=== Begin Enclosure ===

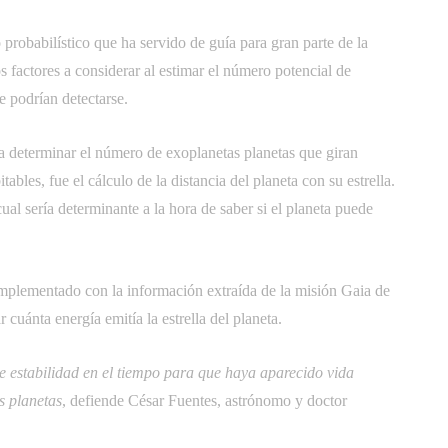
robabilístico que ha servido de guía para gran parte de la
s factores a considerar al estimar el número potencial de
e podrían detectarse.
a determinar el número de exoplanetas planetas que giran
tables, fue el cálculo de la distancia del planeta con su estrella.
cual sería determinante a la hora de saber si el planeta puede
mplementado con la información extraída de la misión Gaia de
 cuánta energía emitía la estrella del planeta.
 de estabilidad en el tiempo para que haya aparecido vida
 planetas
, defiende César Fuentes, astrónomo y doctor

=== End Enclosure ===

** Work item **
Respond with the exact lines running from the one that contains "mplementado con la" through the last line of the data above, and no other lines.

** Exercise output **
mplementado con la información extraída de la misión Gaia de
 cuánta energía emitía la estrella del planeta.
 de estabilidad en el tiempo para que haya aparecido vida
 planetas
, defiende César Fuentes, astrónomo y doctor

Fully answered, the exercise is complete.